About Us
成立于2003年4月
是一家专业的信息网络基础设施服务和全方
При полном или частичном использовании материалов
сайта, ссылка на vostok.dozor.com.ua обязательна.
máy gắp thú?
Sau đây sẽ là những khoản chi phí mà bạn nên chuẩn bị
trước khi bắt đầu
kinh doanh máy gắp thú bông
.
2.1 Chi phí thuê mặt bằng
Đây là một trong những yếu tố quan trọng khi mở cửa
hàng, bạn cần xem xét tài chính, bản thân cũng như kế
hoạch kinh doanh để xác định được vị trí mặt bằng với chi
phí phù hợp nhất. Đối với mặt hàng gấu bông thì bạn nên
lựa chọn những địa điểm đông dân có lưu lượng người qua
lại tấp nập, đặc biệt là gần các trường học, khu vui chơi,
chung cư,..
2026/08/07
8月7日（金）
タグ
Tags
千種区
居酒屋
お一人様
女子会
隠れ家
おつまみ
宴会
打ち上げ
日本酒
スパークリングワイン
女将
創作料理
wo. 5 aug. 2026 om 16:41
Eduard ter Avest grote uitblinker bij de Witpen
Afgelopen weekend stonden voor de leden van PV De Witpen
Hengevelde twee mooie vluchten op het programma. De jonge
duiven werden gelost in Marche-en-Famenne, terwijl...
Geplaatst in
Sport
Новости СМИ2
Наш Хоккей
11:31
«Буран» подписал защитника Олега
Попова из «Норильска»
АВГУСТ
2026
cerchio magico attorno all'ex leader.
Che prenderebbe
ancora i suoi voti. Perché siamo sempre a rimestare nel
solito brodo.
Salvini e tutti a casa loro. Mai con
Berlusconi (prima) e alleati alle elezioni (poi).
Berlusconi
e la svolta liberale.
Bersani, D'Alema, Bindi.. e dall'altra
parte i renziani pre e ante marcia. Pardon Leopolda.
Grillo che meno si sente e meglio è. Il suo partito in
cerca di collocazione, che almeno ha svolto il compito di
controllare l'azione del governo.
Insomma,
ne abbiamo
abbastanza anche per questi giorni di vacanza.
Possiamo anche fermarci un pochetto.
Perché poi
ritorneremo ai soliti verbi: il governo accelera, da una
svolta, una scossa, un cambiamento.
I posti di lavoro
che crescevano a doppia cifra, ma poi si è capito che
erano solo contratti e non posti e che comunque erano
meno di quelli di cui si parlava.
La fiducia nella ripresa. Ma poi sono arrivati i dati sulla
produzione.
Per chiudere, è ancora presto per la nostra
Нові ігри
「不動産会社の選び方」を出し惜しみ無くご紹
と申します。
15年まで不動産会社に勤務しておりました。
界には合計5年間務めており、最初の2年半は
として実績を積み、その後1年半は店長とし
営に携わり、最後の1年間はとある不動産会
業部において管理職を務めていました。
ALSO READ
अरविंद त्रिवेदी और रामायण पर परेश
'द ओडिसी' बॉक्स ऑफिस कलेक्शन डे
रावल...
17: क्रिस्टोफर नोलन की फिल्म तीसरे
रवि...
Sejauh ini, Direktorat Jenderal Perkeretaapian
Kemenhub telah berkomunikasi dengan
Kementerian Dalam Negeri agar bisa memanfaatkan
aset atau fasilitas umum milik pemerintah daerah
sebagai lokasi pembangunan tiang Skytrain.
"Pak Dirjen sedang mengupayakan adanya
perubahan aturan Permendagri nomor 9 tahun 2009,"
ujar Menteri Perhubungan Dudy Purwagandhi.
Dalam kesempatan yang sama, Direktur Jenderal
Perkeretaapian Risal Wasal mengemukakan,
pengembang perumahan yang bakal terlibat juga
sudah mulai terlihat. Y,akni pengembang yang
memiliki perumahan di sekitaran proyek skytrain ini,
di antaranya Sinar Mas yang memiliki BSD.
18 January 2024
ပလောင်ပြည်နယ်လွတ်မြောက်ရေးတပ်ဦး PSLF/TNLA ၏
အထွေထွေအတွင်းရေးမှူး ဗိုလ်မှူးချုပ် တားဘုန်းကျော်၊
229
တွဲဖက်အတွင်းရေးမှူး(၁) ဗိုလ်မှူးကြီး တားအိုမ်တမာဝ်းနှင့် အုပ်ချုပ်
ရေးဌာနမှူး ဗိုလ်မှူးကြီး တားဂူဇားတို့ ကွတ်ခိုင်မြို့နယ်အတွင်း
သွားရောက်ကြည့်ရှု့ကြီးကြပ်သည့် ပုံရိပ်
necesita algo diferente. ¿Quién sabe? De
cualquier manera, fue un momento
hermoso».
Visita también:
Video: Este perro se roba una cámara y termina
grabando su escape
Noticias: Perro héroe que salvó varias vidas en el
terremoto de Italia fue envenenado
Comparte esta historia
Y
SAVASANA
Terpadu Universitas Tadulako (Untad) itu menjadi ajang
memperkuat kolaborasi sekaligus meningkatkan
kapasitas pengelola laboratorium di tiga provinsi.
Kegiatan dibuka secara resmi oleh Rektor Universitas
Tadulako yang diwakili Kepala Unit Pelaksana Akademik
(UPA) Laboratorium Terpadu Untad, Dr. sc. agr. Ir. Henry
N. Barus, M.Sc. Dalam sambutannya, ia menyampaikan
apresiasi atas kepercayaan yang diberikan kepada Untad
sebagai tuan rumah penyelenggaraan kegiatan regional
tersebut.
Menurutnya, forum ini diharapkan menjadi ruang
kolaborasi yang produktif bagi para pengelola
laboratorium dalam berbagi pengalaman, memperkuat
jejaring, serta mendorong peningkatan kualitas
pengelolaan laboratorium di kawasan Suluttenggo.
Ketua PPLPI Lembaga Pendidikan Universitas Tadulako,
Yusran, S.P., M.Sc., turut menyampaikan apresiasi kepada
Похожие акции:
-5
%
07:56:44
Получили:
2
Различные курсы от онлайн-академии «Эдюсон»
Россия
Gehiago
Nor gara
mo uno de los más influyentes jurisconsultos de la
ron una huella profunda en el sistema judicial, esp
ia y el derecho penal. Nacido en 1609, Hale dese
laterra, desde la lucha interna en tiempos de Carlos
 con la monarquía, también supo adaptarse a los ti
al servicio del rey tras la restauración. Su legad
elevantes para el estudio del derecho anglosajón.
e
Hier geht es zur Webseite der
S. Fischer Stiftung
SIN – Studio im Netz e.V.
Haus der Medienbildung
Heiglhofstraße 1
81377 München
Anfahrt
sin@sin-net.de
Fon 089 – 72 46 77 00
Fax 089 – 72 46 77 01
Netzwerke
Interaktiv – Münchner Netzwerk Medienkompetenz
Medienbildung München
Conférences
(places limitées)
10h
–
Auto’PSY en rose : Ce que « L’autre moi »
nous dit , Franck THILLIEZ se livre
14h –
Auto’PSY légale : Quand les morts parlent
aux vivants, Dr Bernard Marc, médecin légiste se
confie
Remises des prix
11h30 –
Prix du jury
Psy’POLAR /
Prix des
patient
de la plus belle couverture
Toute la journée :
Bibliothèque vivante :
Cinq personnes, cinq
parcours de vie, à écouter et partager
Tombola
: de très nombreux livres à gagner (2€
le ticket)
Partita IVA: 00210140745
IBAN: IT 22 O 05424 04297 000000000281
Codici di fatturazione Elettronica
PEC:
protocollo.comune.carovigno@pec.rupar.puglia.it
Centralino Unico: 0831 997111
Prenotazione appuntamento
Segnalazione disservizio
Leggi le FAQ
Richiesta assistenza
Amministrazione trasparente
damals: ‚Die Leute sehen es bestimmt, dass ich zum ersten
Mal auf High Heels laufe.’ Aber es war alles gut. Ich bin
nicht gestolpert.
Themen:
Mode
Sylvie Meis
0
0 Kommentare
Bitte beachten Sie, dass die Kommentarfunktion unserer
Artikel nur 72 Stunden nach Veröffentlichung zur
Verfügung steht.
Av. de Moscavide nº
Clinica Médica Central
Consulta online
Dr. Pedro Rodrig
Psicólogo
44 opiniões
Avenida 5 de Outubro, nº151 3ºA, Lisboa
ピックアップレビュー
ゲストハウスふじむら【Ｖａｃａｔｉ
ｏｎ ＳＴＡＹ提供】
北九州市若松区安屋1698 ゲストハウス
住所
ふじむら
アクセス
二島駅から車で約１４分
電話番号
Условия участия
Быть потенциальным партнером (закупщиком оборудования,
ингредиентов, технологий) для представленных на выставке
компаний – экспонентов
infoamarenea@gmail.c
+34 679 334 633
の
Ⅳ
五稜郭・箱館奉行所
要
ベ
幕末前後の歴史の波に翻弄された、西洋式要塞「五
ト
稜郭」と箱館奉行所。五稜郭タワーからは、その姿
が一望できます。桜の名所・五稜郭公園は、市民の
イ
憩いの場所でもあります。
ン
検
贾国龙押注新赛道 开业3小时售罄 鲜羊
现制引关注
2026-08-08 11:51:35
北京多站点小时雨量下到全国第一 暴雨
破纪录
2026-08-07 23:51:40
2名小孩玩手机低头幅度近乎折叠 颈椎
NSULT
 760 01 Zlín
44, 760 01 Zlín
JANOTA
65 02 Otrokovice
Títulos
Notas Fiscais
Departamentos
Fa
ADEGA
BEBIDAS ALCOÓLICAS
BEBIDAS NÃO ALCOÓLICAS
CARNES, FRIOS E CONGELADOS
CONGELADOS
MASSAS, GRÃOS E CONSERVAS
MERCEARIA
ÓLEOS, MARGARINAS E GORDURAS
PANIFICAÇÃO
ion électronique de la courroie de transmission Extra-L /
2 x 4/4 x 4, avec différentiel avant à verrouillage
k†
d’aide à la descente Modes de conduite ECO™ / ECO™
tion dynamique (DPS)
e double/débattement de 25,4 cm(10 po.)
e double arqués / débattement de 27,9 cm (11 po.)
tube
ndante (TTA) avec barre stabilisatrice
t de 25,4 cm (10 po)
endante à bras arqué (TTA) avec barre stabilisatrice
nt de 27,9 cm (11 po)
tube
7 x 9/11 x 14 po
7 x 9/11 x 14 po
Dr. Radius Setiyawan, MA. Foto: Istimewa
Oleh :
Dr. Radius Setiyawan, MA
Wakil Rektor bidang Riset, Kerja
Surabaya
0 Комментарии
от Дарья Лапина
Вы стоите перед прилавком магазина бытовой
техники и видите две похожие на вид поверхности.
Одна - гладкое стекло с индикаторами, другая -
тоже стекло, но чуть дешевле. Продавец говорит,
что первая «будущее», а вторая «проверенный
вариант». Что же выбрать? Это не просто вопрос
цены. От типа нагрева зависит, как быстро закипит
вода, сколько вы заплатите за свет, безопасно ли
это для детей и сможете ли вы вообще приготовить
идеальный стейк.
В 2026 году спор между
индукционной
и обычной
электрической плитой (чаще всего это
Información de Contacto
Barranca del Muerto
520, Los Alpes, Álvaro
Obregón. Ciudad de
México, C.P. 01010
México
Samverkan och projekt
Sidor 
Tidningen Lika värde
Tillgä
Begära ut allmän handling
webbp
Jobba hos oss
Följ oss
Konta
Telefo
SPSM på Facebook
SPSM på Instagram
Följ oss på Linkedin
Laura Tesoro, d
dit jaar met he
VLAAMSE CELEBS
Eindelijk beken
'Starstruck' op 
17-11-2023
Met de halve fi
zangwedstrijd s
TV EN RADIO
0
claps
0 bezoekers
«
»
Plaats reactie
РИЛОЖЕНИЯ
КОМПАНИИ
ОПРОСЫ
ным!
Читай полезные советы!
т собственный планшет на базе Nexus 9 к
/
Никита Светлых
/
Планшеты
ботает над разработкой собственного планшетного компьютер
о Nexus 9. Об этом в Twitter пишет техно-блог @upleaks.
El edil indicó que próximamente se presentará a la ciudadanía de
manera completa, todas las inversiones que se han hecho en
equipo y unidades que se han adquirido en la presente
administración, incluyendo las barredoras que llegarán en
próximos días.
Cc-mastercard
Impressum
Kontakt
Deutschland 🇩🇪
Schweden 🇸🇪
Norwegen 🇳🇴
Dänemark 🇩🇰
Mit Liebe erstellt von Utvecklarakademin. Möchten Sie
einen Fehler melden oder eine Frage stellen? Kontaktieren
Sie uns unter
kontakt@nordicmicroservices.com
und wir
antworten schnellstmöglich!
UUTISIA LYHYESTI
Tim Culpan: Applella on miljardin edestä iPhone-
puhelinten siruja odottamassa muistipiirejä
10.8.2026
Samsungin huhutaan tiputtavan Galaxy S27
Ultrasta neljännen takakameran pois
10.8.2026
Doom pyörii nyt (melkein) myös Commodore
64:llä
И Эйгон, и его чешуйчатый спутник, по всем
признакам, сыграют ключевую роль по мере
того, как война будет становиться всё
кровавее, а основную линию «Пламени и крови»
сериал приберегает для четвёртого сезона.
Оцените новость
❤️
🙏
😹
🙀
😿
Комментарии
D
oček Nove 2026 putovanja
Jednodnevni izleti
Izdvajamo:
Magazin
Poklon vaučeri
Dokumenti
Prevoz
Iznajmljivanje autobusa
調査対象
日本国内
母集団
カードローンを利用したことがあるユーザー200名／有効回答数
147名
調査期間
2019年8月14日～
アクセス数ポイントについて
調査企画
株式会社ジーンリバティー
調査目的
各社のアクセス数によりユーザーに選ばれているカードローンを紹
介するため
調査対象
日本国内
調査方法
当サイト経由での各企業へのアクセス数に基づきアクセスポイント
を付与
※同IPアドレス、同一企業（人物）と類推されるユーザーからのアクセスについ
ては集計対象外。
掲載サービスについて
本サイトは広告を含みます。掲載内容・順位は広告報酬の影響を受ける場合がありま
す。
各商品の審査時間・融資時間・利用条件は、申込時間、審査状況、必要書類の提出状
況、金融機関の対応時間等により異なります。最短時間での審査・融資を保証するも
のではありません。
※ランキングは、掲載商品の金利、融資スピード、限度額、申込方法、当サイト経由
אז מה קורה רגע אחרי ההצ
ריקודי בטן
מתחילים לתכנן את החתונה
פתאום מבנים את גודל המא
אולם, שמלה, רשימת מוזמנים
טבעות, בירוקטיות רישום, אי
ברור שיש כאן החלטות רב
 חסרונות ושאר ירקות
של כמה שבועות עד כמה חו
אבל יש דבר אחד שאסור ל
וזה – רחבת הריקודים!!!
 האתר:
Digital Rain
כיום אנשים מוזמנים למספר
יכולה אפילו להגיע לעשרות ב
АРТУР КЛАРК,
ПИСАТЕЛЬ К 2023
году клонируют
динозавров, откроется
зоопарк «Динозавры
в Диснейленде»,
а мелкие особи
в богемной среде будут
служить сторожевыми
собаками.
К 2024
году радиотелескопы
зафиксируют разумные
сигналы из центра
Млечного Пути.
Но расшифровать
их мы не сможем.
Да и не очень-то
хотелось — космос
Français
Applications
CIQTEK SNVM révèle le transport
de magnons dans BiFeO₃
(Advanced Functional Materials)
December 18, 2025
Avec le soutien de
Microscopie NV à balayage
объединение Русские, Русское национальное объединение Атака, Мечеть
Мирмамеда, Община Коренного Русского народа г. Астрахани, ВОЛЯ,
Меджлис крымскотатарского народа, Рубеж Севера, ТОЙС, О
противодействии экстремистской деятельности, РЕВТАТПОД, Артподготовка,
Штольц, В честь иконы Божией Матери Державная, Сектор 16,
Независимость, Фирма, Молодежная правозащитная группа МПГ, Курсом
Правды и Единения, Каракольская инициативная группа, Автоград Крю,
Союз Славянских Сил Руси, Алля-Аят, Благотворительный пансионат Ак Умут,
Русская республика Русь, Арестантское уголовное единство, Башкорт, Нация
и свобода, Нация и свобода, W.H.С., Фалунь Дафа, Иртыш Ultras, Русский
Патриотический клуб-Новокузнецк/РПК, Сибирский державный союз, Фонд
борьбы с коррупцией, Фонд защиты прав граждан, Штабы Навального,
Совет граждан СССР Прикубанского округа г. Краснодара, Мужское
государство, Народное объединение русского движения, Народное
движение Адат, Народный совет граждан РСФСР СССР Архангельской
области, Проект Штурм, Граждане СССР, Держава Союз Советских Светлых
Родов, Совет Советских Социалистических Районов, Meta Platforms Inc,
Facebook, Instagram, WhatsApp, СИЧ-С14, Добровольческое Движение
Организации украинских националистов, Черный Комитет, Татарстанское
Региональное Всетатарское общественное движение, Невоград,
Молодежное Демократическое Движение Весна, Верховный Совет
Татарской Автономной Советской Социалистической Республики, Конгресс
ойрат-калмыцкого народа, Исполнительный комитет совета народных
== == ==
**ASSIGNMENT**
Reproduce every line of the data, starting with the first line and ending with the line that contains "chung cư,..", both included, without any changes.

**SOLUTION**
About Us
成立于2003年4月
是一家专业的信息网络基础设施服务和全方
При полном или частичном использовании материалов
сайта, ссылка на vostok.dozor.com.ua обязательна.
máy gắp thú?
Sau đây sẽ là những khoản chi phí mà bạn nên chuẩn bị
trước khi bắt đầu
kinh doanh máy gắp thú bông
.
2.1 Chi phí thuê mặt bằng
Đây là một trong những yếu tố quan trọng khi mở cửa
hàng, bạn cần xem xét tài chính, bản thân cũng như kế
hoạch kinh doanh để xác định được vị trí mặt bằng với chi
phí phù hợp nhất. Đối với mặt hàng gấu bông thì bạn nên
lựa chọn những địa điểm đông dân có lưu lượng người qua
lại tấp nập, đặc biệt là gần các trường học, khu vui chơi,
chung cư,..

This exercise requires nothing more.